● **TASK INSTRUCTIONS**:
On how many lines of the records below does the string "down" appear? Reply with only the number.

── THE DATA ──

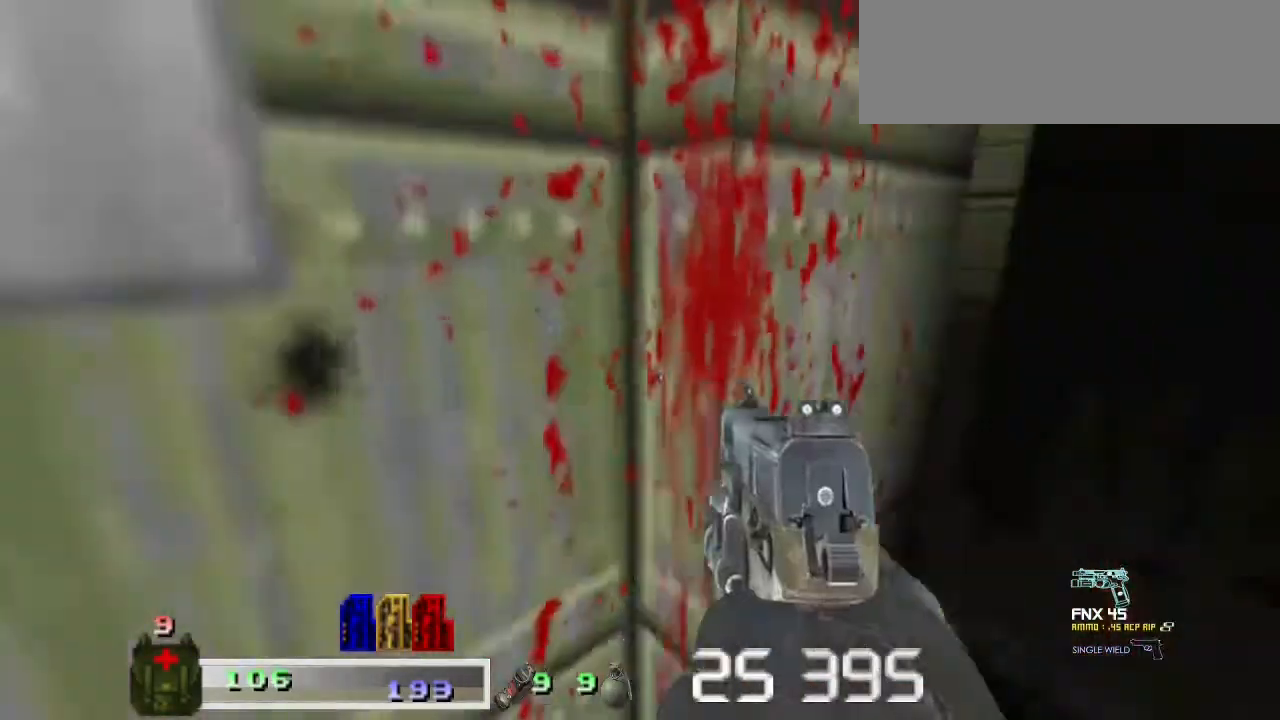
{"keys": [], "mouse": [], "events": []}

───
── THE DATA ──

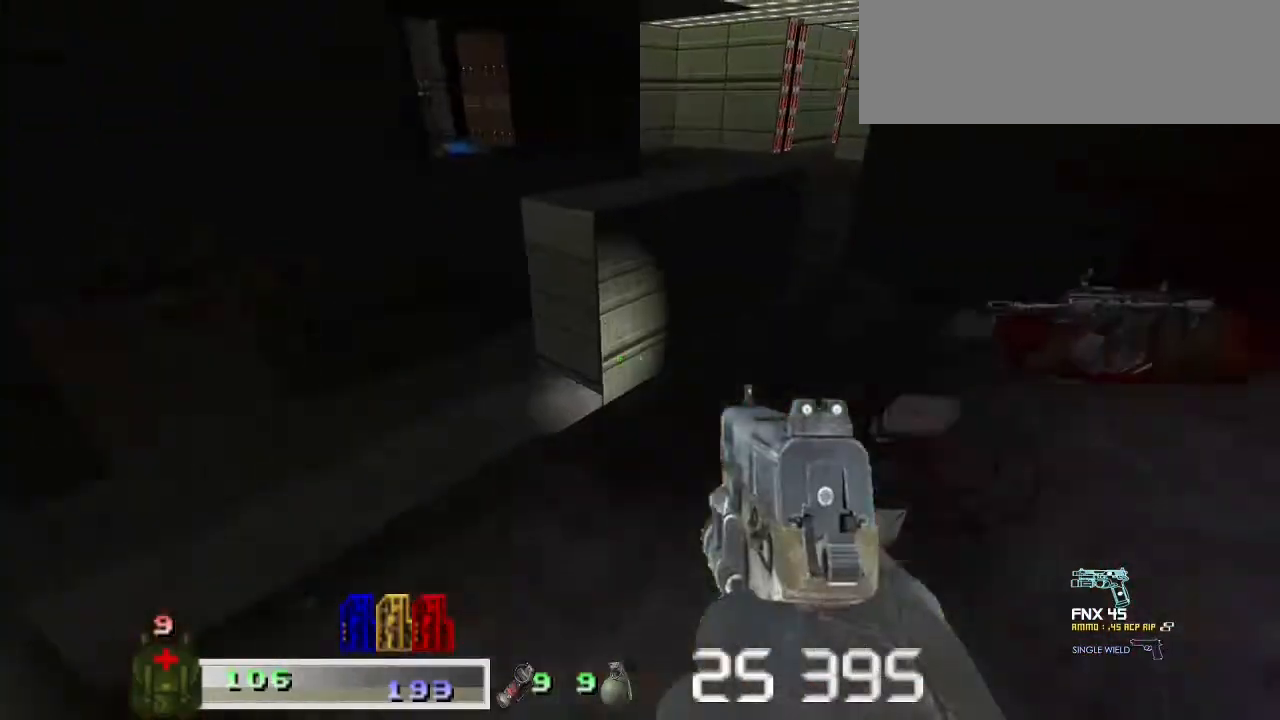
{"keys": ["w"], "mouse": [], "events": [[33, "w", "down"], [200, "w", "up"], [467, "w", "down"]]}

───
── THE DATA ──

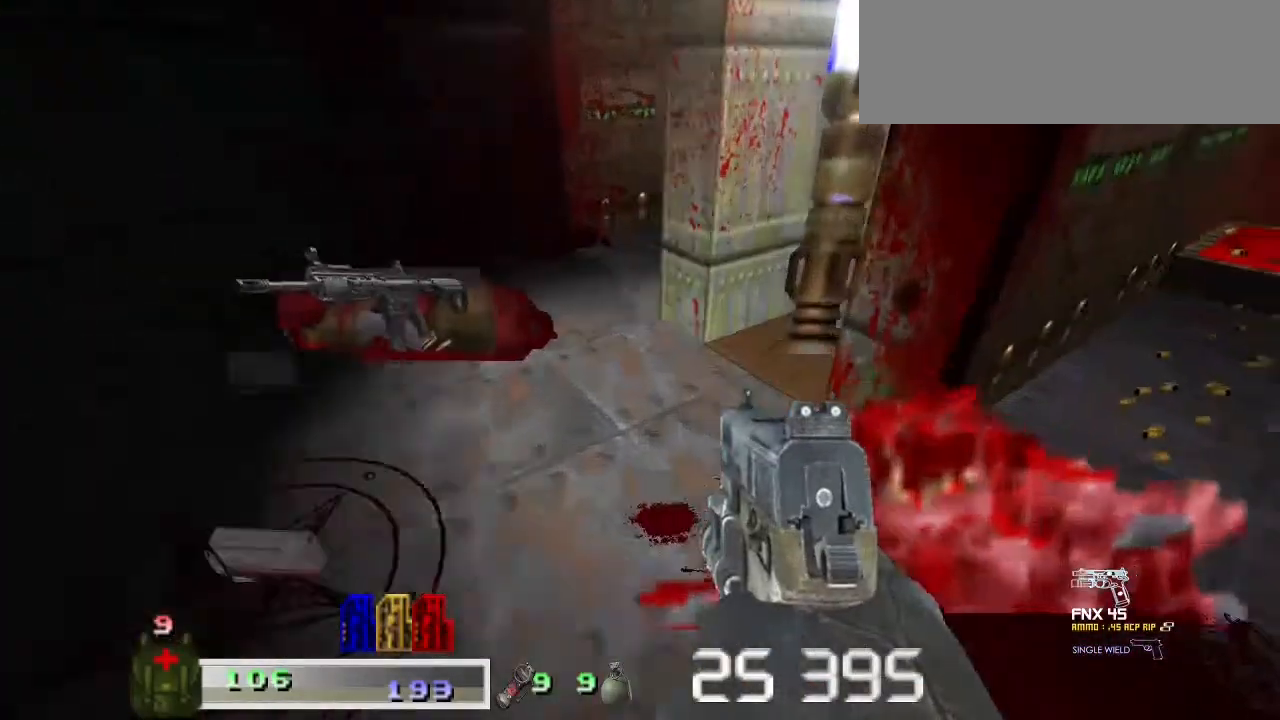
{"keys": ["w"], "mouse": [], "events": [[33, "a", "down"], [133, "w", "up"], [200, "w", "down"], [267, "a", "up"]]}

───

● **YOUR RESPONSE**:
2